Martin Scorsese after winning his first oscar two years back, is back with a movie quite different from what he normally does. If someone else had made this movie, maybe Michael Bay, he would have just blown up the island to bits in the first scene itself. This movie not only shows Martin Scorsese’s masterful touch but also how he flawlessly tells a story that is unreal from the very first minute. Fueled by some brilliant performances from his cast, stunning cinematography, and his own incomparable skills as a director, Scorsese has woven together a thriller as intricate as it is haunting.
It’s 1954, and U.S. marshal Teddy Daniels (Leonardo DiCaprio) is assigned to investigate the disappearance of a patient from Shutter Island Hospital for the criminally insane. He had been gunning for an assignment on the island for reasons of his own, but before long he wonders if everything is just a twisted game by the hospital doctors whose radical treatments range from unethical to illegal. The officials never allowed him to access patient nor staff records for unknown reasons, and thats when things start to get a bit murky. As a hurricane cuts off communication with the mainland, all kinds of improbable and confused clues keep surfacing and Teddy begins to doubt everything, his memory, his partner, even his own sanity.
The first thing to strike me was the fantastic score Scorsese compiled. Classical music was used sparingly and effectively. Also, the use of silence in this film was remarkable. As Teddy is walking through the terrifying halls of the mental hospital, the silence scares the audience more so than the darkness and the cells patients are thrown into. The cinematography was also fantastic in this film. I loved the switch in color palette between life on Shutter Island and the images in Teddy’s mind. This plays a huge part in the story line, helping the audience decipher what is real and what is clearly a hallucination, but at certain times, one cannot distinguish the other. The visuals here are especially rich and vivid. Everything from shots of a lakeside house to a concentration camp is given a dreamlike treatment that provokes awe and horror in equal measure.

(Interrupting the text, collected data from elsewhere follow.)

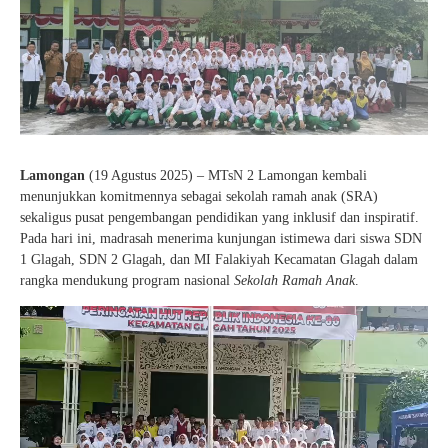
Lamongan
(19 Agustus 2025) – MTsN 2 Lamongan kembali
menunjukkan komitmennya sebagai sekolah ramah anak (SRA)
sekaligus pusat pengembangan pendidikan yang inklusif dan inspiratif.
Pada hari ini, madrasah menerima kunjungan istimewa dari siswa SDN
1 Glagah, SDN 2 Glagah, dan MI Falakiyah Kecamatan Glagah dalam
rangka mendukung program nasional
Sekolah Ramah Anak
.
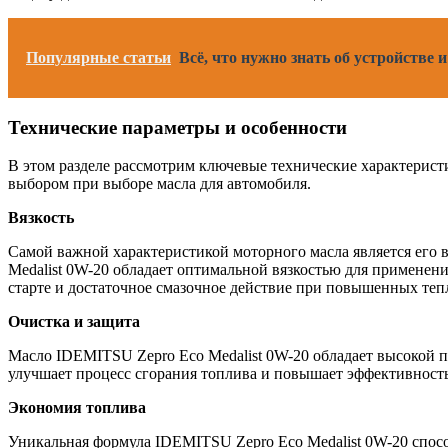
Популярные статьи
Всё, что нужно знать об устройстве
Технические параметры и особенности
В этом разделе рассмотрим ключевые технические характерист
выбором при выборе масла для автомобиля.
Вязкость
Самой важной характеристикой моторного масла является его в
Medalist 0W-20 обладает оптимальной вязкостью для применен
старте и достаточное смазочное действие при повышенных те
Очистка и защита
Масло IDEMITSU Zepro Eco Medalist 0W-20 обладает высокой 
улучшает процесс сгорания топлива и повышает эффективность 
Экономия топлива
Уникальная формула IDEMITSU Zepro Eco Medalist 0W-20 спосо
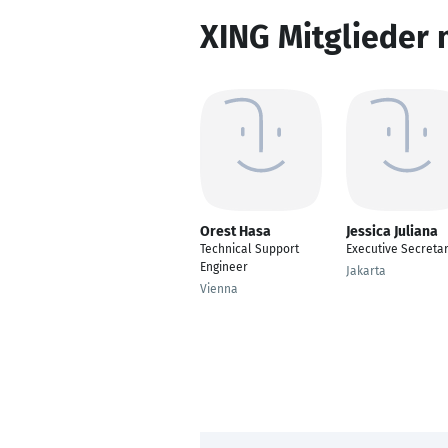
XING Mitglieder 
Orest Hasa
Jessica Juliana
Technical Support
Executive Secreta
Engineer
Jakarta
Vienna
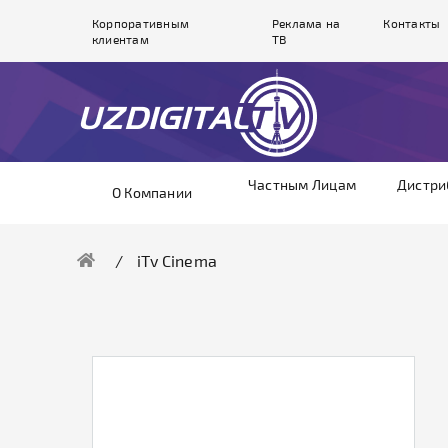
Корпоративным
Реклама на
Контакты
клиентам
ТВ
Частным Лицам
Дистри
О Компании
iTv Cinema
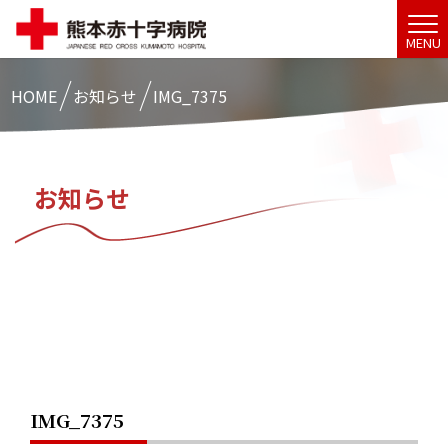
MENU
HOME
お知らせ
IMG_7375
お知らせ
IMG_7375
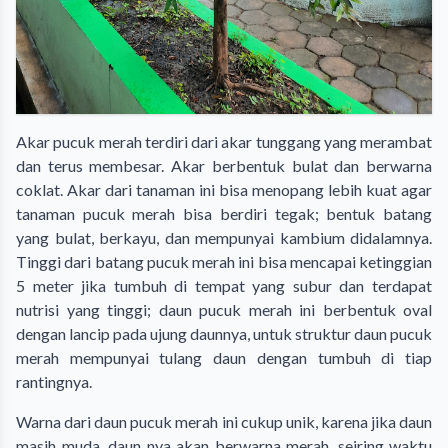
Akar pucuk merah terdiri dari akar tunggang yang merambat
dan terus membesar. Akar berbentuk bulat dan berwarna
coklat. Akar dari tanaman ini bisa menopang lebih kuat agar
tanaman pucuk merah bisa berdiri tegak; bentuk batang
yang bulat, berkayu, dan mempunyai kambium didalamnya.
Tinggi dari batang pucuk merah ini bisa mencapai ketinggian
5 meter jika tumbuh di tempat yang subur dan terdapat
nutrisi yang tinggi; daun pucuk merah ini berbentuk oval
dengan lancip pada ujung daunnya, untuk struktur daun pucuk
merah mempunyai tulang daun dengan tumbuh di tiap
rantingnya.
Warna dari daun pucuk merah ini cukup unik, karena jika daun
masih muda, daun nya akan berwarna merah, seiring waktu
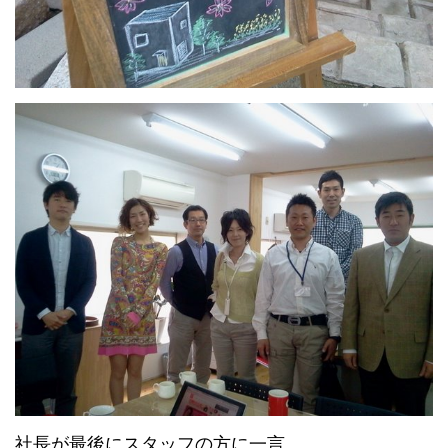
社長が最後にスタッフの方に一言。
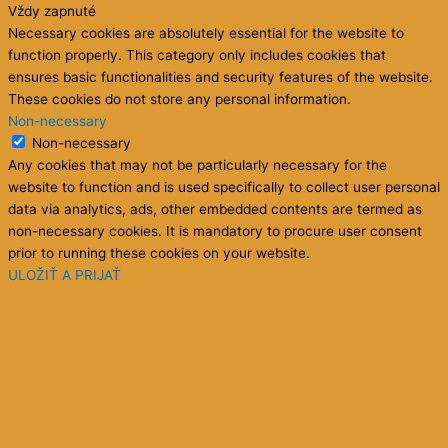
Vždy zapnuté
Necessary cookies are absolutely essential for the website to
function properly. This category only includes cookies that
ensures basic functionalities and security features of the website.
These cookies do not store any personal information.
Non-necessary
Non-necessary
Any cookies that may not be particularly necessary for the
website to function and is used specifically to collect user personal
data via analytics, ads, other embedded contents are termed as
non-necessary cookies. It is mandatory to procure user consent
prior to running these cookies on your website.
ULOŽIŤ A PRIJAŤ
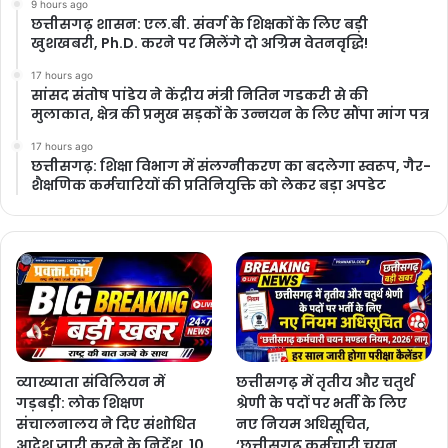
9 hours ago
छत्तीसगढ़ शासन: एल.बी. संवर्ग के शिक्षकों के लिए बड़ी
खुशखबरी, Ph.D. करने पर मिलेंगे दो अग्रिम वेतनवृद्धि!
17 hours ago
सांसद संतोष पांडेय ने केंद्रीय मंत्री नितिन गडकरी से की
मुलाकात, क्षेत्र की प्रमुख सड़कों के उन्नयन के लिए सौंपा मांग पत्र
17 hours ago
छत्तीसगढ़: शिक्षा विभाग में संलग्नीकरण का बदलेगा स्वरूप, गैर-
शैक्षणिक कर्मचारियों की प्रतिनियुक्ति को लेकर बड़ा अपडेट
व्याख्याता संविलियन में
छत्तीसगढ़ में तृतीय और चतुर्थ
गड़बड़ी: लोक शिक्षण
श्रेणी के पदों पर भर्ती के लिए
संचालनालय ने दिए संशोधित
नए नियम अधिसूचित,
आदेश जारी करने के निर्देश, 10
‘छत्तीसगढ़ कर्मचारी चयन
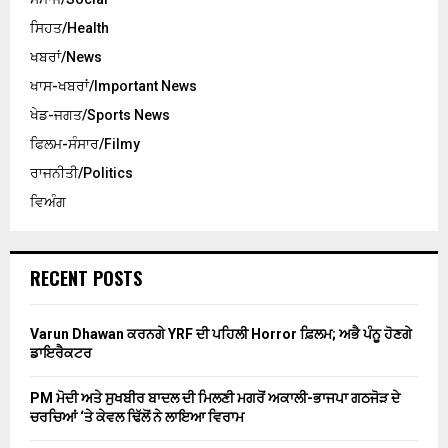
ਸਿਹਤ/Health
ਖਬਰਾਂ/News
ਖਾਸ-ਖਬਰਾਂ/Important News
ਖੇਡ-ਜਗਤ/Sports News
ਫਿਲਮ-ਸੰਸਾਰ/Filmy
ਰਾਜਨੀਤੀ/Politics
ਵਿਅੰਗ
RECENT POSTS
Varun Dhawan ਕਰਨਗੇ YRF ਦੀ ਪਹਿਲੀ Horror ਫ਼ਿਲਮ; ਅਭੈ ਪੰਨੂ ਹੋਣਗੇ
ਡਾਇਰੈਕਟਰ
PM ਮੋਦੀ ਅਤੇ ਸੁਖਬੀਰ ਬਾਦਲ ਦੀ ਮਿਲਣੀ ਮਗਰੋਂ ਅਕਾਲੀ-ਭਾਜਪਾ ਗਠਜੋੜ ਦੇ
ਚਰਚਿਆਂ ‘ਤੇ ਕੇਵਲ ਢਿੱਲੋਂ ਨੇ ਲਾਇਆ ਵਿਰਾਮ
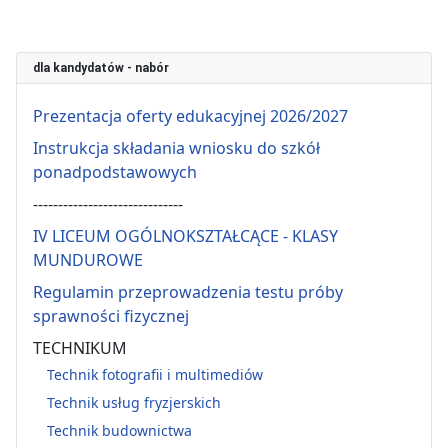
dla kandydatów - nabór
Prezentacja oferty edukacyjnej 2026/2027
Instrukcja składania wniosku do szkół
ponadpodstawowych
------------------------------
IV LICEUM OGÓLNOKSZTAŁCĄCE - KLASY
MUNDUROWE
Regulamin przeprowadzenia testu próby
sprawności fizycznej
TECHNIKUM
Technik fotografii i multimediów
Technik usług fryzjerskich
Technik budownictwa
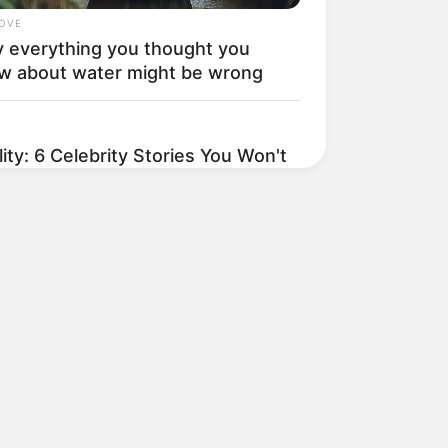
LOVE
 everything you thought you
w about water might be wrong
ty: 6 Celebrity Stories You Won't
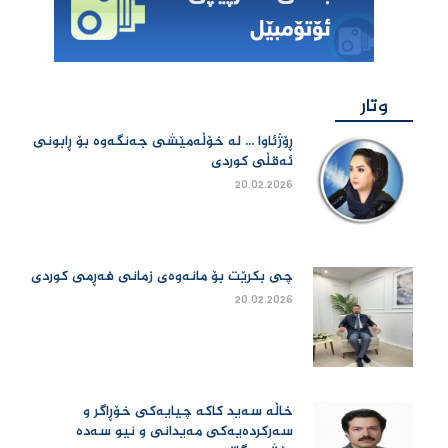
وتار
ڕۆژئاوا ... لە خۆڵەمێشی جەنگەوە بۆ ڕابونی
ئەقڵی کوردی
20.02.2026
چی بكرێت بۆ مانەوەی زمانی فەڕمی كوردی
20.02.2026
خاڵە سەید کاکە چیایەکی خۆڕاگر و
سەرکردەیەکی مەیدانی و نیو سەدە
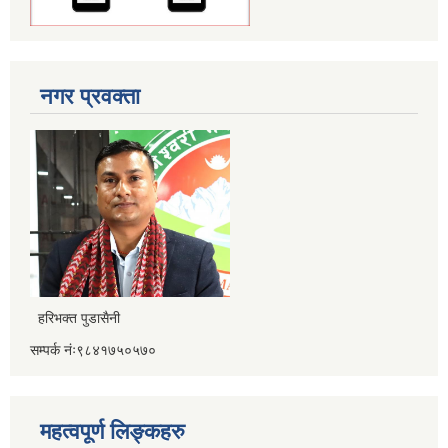
नगर प्रवक्ता
हरिभक्त पुडासैनी
सम्पर्क नंः९८४१७५०५७०
महत्वपूर्ण लिङ्कहरु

The acting was wonderful. DiCaprio is at his finest. He has given his best performance as he always does. You can’t help but empathize with his character, no matter what. Ben Kingsley is intellectually terrifying. The manner in which Sir Kingsley carries himself is so eerie that you are sure he is up to something. Mark Ruffalo is overshadowed in this film but does a nice job. Emily Mortimer is quite convincing as a mental patient and Michelle Williams’ depth was a pleasant surprise. I didn’t think she’d play quite as large a role as she did.
The twist ending, which is predictable in hindsight but handled with such maturity that it seems less of a twist than an inevitable conclusion. DiCaprio’s best work comes in these last few moments. Shutter Island raises questions as troubling as the last dialogue in the film. “Which do you think would be worse,” Teddy says to Chuck (Mark Ruffalo) near the end of the film, “to live as a monster or to die as a good man?”